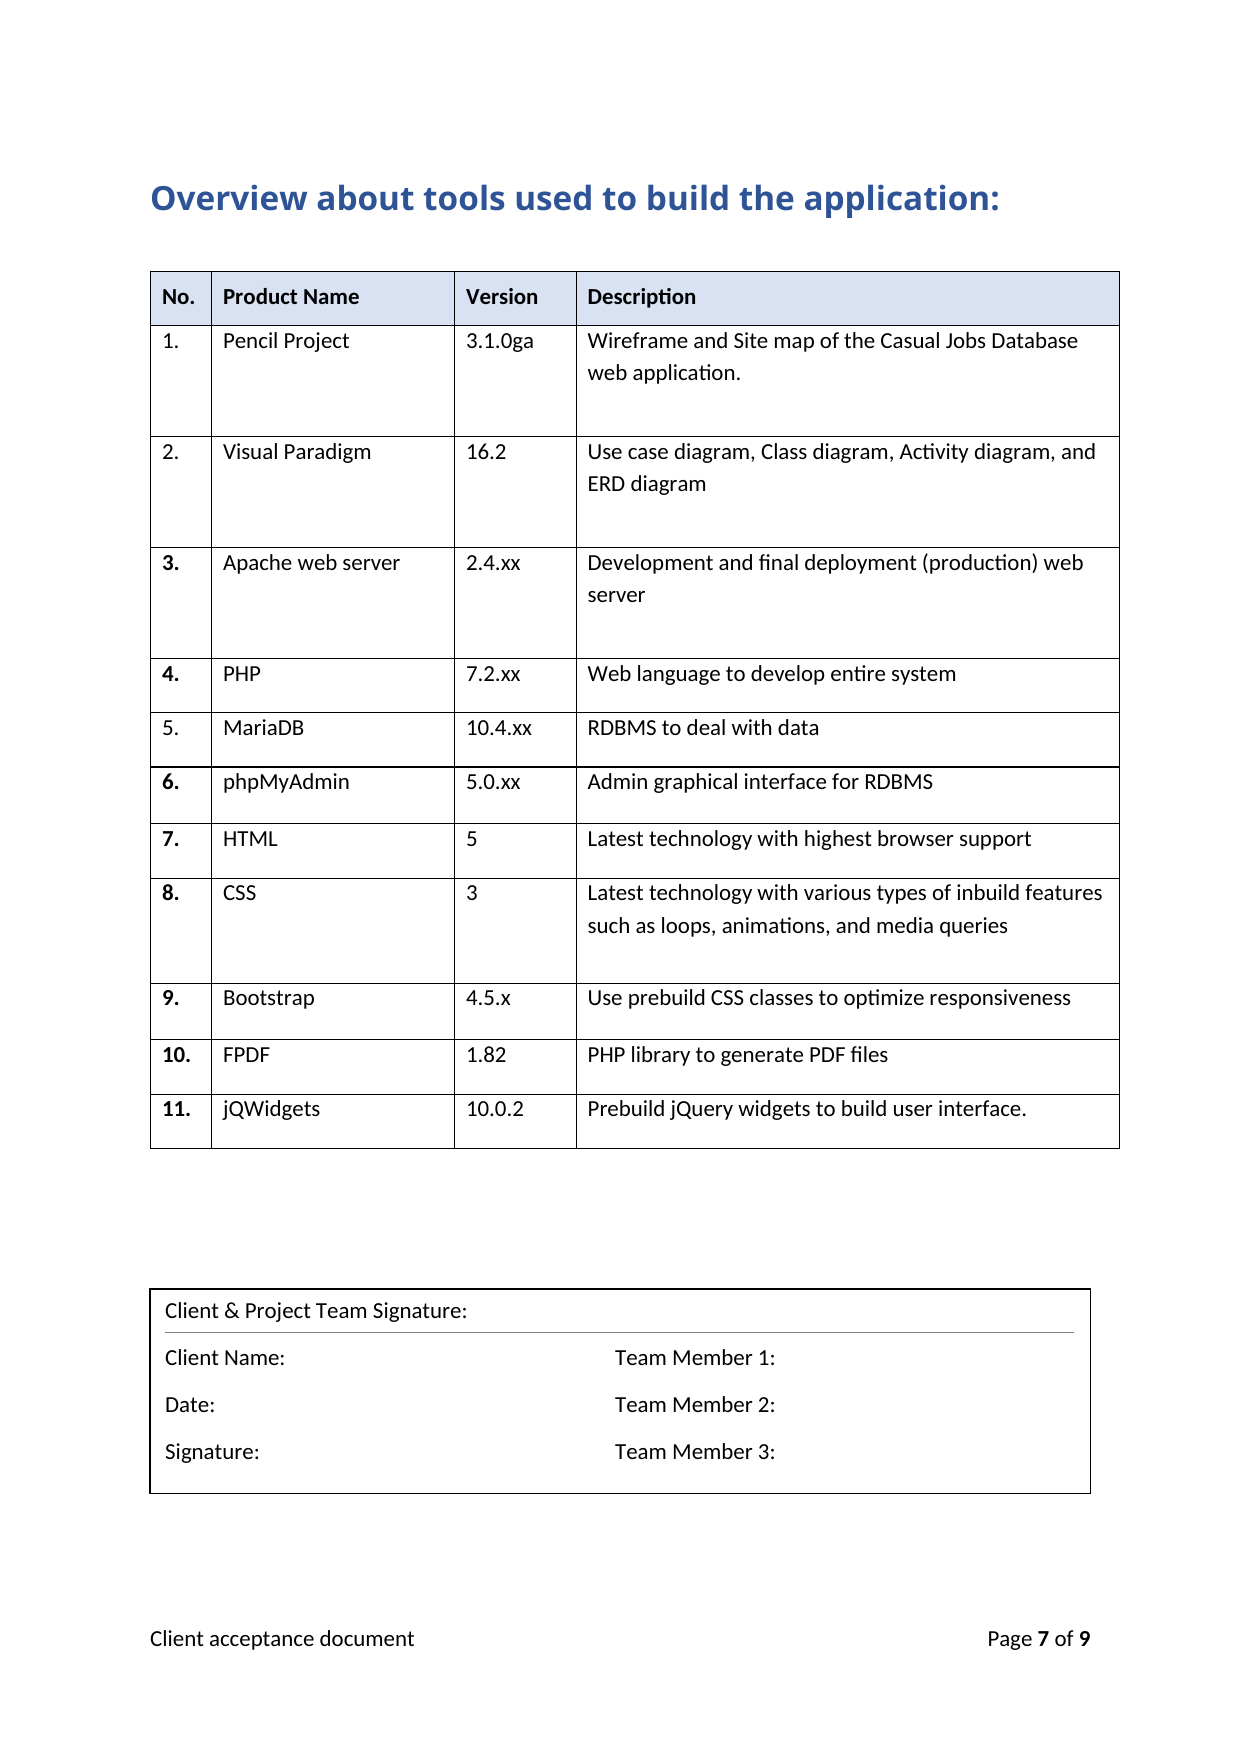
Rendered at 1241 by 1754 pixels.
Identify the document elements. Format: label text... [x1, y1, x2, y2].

table_cell 5.0.xx [455, 768, 576, 823]
table_cell Development and final deployment (production) web server [577, 548, 1119, 658]
table_cell 8. [151, 879, 211, 982]
table_cell Use prebuild CSS classes to optimize responsiveness [577, 984, 1119, 1039]
table_cell Bootstrap [212, 984, 454, 1039]
table_cell FPDF [212, 1040, 454, 1093]
table_cell 10. [151, 1040, 211, 1093]
table_cell Latest technology with various types of inbuild features such as loops, animations, and media queries [577, 879, 1119, 982]
table_cell 1.82 [455, 1040, 576, 1093]
table_cell 1. [151, 326, 211, 436]
table_cell Admin graphical interface for RDBMS [577, 768, 1119, 823]
table_cell phpMyAdmin [212, 768, 454, 823]
subtitle Overview about tools used to build the application: [150, 175, 1090, 220]
table_header No. [151, 272, 211, 325]
table_cell Prebuild jQuery widgets to build user interface. [577, 1095, 1119, 1148]
table_header Description [577, 272, 1119, 325]
table_cell 9. [151, 984, 211, 1039]
table_cell 7. [151, 824, 211, 877]
table_cell HTML [212, 824, 454, 877]
table_cell 3.1.0ga [455, 326, 576, 436]
table_cell 3. [151, 548, 211, 658]
table_header Product Name [212, 272, 454, 325]
table_cell CSS [212, 879, 454, 982]
table_cell MariaDB [212, 713, 454, 766]
table_cell 2. [151, 437, 211, 547]
table_cell 16.2 [455, 437, 576, 547]
table_cell 11. [151, 1095, 211, 1148]
table_cell RDBMS to deal with data [577, 713, 1119, 766]
table_cell 6. [151, 768, 211, 823]
table_cell 7.2.xx [455, 659, 576, 712]
table_cell jQWidgets [212, 1095, 454, 1148]
table_cell Latest technology with highest browser support [577, 824, 1119, 877]
table_cell Use case diagram, Class diagram, Activity diagram, and ERD diagram [577, 437, 1119, 547]
table_cell Visual Paradigm [212, 437, 454, 547]
table_cell 2.4.xx [455, 548, 576, 658]
table_cell Pencil Project [212, 326, 454, 436]
table_cell 4. [151, 659, 211, 712]
table_cell 3 [455, 879, 576, 982]
table_cell PHP [212, 659, 454, 712]
table_cell 10.4.xx [455, 713, 576, 766]
table_cell Web language to develop entire system [577, 659, 1119, 712]
table_cell Apache web server [212, 548, 454, 658]
table_cell PHP library to generate PDF files [577, 1040, 1119, 1093]
table_cell 10.0.2 [455, 1095, 576, 1148]
table_header Version [455, 272, 576, 325]
table_cell 5. [151, 713, 211, 766]
table_cell Wireframe and Site map of the Casual Jobs Database web application. [577, 326, 1119, 436]
table_cell 4.5.x [455, 984, 576, 1039]
table_cell 5 [455, 824, 576, 877]
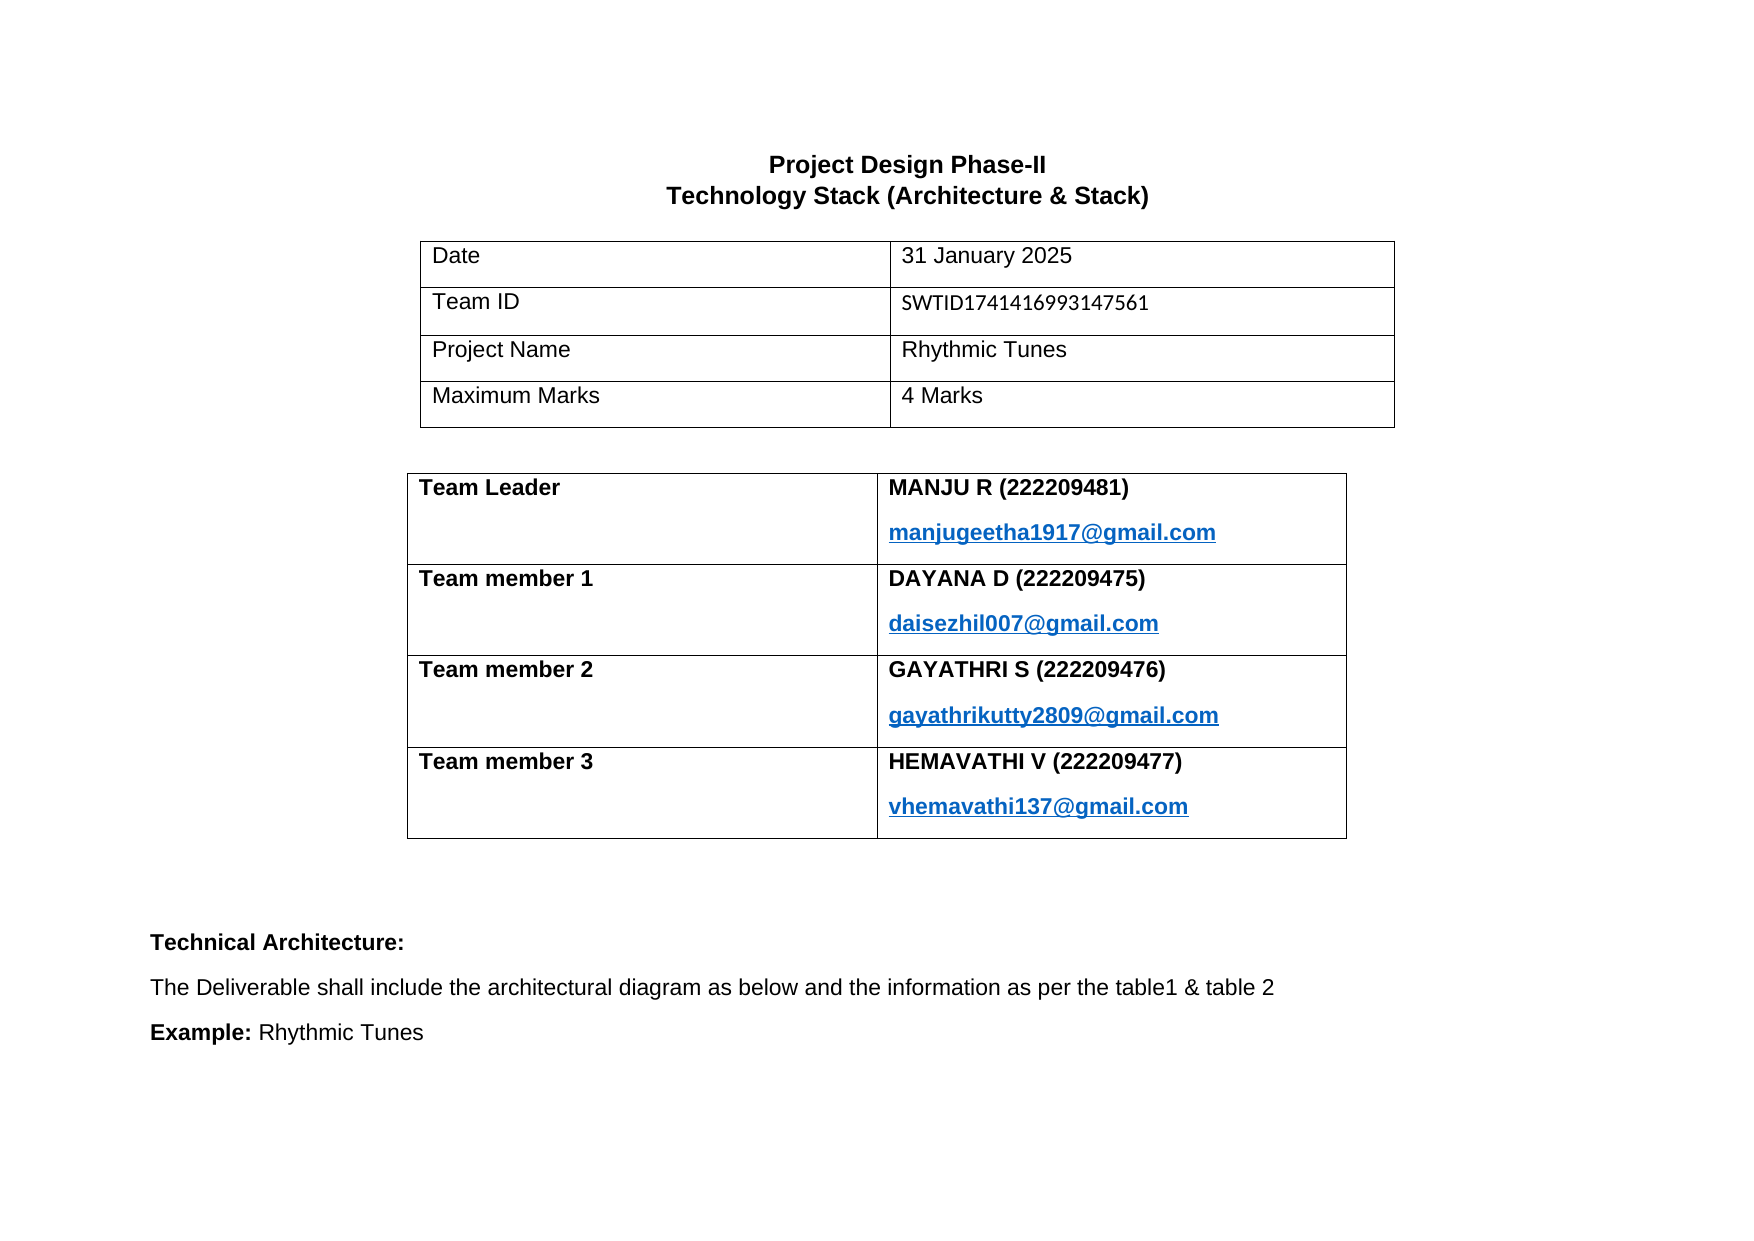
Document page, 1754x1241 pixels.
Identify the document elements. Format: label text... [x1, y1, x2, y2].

table_cell DAYANA D (222209475) daisezhil007@gmail.com [878, 565, 1346, 655]
table_cell GAYATHRI S (222209476) gayathrikutty2809@gmail.com [878, 656, 1346, 747]
table_cell Maximum Marks [421, 382, 890, 427]
table_header MANJU R (222209481) manjugeetha1917@gmail.com [878, 474, 1346, 564]
table_cell Project Name [421, 336, 890, 381]
table_cell 4 Marks [891, 382, 1394, 427]
text Example: Rhythmic Tunes [150, 1019, 1665, 1046]
text Project Design Phase-II [150, 150, 1665, 179]
table_cell Rhythmic Tunes [891, 336, 1394, 381]
text Technical Architecture: [150, 929, 1665, 956]
table_cell Team member 3 [408, 748, 877, 838]
table_cell Team ID [421, 288, 890, 334]
table_header 31 January 2025 [891, 242, 1394, 287]
text Technology Stack (Architecture & Stack) [150, 181, 1665, 210]
table_header Date [421, 242, 890, 287]
table_header Team Leader [408, 474, 877, 564]
table_cell Team member 1 [408, 565, 877, 655]
table_cell HEMAVATHI V (222209477) vhemavathi137@gmail.com [878, 748, 1346, 838]
text The Deliverable shall include the architectural diagram as below and the information as per the table1 & table 2 [150, 974, 1665, 1001]
table_cell SWTID1741416993147561 [891, 288, 1394, 334]
table_cell Team member 2 [408, 656, 877, 747]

::::::::::

Aim of the exercise
The reply must match the records exactly, apart from the pictures, which are left out.

Answer box
Rendered at 1241 by 1754 pixels.
Identify the document elements. Format: label text... [x1, y1, x2, y2].

table_cell 5.0.xx [455, 768, 576, 823]
table_cell Development and final deployment (production) web server [577, 548, 1119, 658]
table_cell 8. [151, 879, 211, 982]
table_cell Use prebuild CSS classes to optimize responsiveness [577, 984, 1119, 1039]
table_cell Bootstrap [212, 984, 454, 1039]
table_cell FPDF [212, 1040, 454, 1093]
table_cell 10. [151, 1040, 211, 1093]
table_cell Latest technology with various types of inbuild features such as loops, animations, and media queries [577, 879, 1119, 982]
table_cell 1.82 [455, 1040, 576, 1093]
table_cell 1. [151, 326, 211, 436]
table_cell Admin graphical interface for RDBMS [577, 768, 1119, 823]
table_cell phpMyAdmin [212, 768, 454, 823]
subtitle Overview about tools used to build the application: [150, 175, 1090, 220]
table_header No. [151, 272, 211, 325]
table_cell Prebuild jQuery widgets to build user interface. [577, 1095, 1119, 1148]
table_header Description [577, 272, 1119, 325]
table_cell 9. [151, 984, 211, 1039]
table_cell 7. [151, 824, 211, 877]
table_cell HTML [212, 824, 454, 877]
table_cell 3.1.0ga [455, 326, 576, 436]
table_cell 3. [151, 548, 211, 658]
table_header Product Name [212, 272, 454, 325]
table_cell CSS [212, 879, 454, 982]
table_cell MariaDB [212, 713, 454, 766]
table_cell 2. [151, 437, 211, 547]
table_cell 16.2 [455, 437, 576, 547]
table_cell 11. [151, 1095, 211, 1148]
table_cell RDBMS to deal with data [577, 713, 1119, 766]
table_cell 6. [151, 768, 211, 823]
table_cell 7.2.xx [455, 659, 576, 712]
table_cell jQWidgets [212, 1095, 454, 1148]
table_cell Latest technology with highest browser support [577, 824, 1119, 877]
table_cell Use case diagram, Class diagram, Activity diagram, and ERD diagram [577, 437, 1119, 547]
table_cell Visual Paradigm [212, 437, 454, 547]
table_cell 2.4.xx [455, 548, 576, 658]
table_cell Pencil Project [212, 326, 454, 436]
table_cell 4. [151, 659, 211, 712]
table_cell 3 [455, 879, 576, 982]
table_cell PHP [212, 659, 454, 712]
table_cell 10.4.xx [455, 713, 576, 766]
table_cell Web language to develop entire system [577, 659, 1119, 712]
table_cell Apache web server [212, 548, 454, 658]
table_cell PHP library to generate PDF files [577, 1040, 1119, 1093]
table_cell 10.0.2 [455, 1095, 576, 1148]
table_header Version [455, 272, 576, 325]
table_cell 5. [151, 713, 211, 766]
table_cell Wireframe and Site map of the Casual Jobs Database web application. [577, 326, 1119, 436]
table_cell 4.5.x [455, 984, 576, 1039]
table_cell 5 [455, 824, 576, 877]
Document page, 1754x1241 pixels.
Identify the document elements. Format: label text... [x1, y1, x2, y2].

table_cell DAYANA D (222209475) daisezhil007@gmail.com [878, 565, 1346, 655]
table_cell GAYATHRI S (222209476) gayathrikutty2809@gmail.com [878, 656, 1346, 747]
table_cell Maximum Marks [421, 382, 890, 427]
table_header MANJU R (222209481) manjugeetha1917@gmail.com [878, 474, 1346, 564]
table_cell Project Name [421, 336, 890, 381]
table_cell 4 Marks [891, 382, 1394, 427]
text Example: Rhythmic Tunes [150, 1019, 1665, 1046]
text Project Design Phase-II [150, 150, 1665, 179]
table_cell Rhythmic Tunes [891, 336, 1394, 381]
text Technical Architecture: [150, 929, 1665, 956]
table_cell Team member 3 [408, 748, 877, 838]
table_cell Team ID [421, 288, 890, 334]
table_header 31 January 2025 [891, 242, 1394, 287]
text Technology Stack (Architecture & Stack) [150, 181, 1665, 210]
table_header Date [421, 242, 890, 287]
table_header Team Leader [408, 474, 877, 564]
table_cell Team member 1 [408, 565, 877, 655]
table_cell HEMAVATHI V (222209477) vhemavathi137@gmail.com [878, 748, 1346, 838]
text The Deliverable shall include the architectural diagram as below and the information as per the table1 & table 2 [150, 974, 1665, 1001]
table_cell SWTID1741416993147561 [891, 288, 1394, 334]
table_cell Team member 2 [408, 656, 877, 747]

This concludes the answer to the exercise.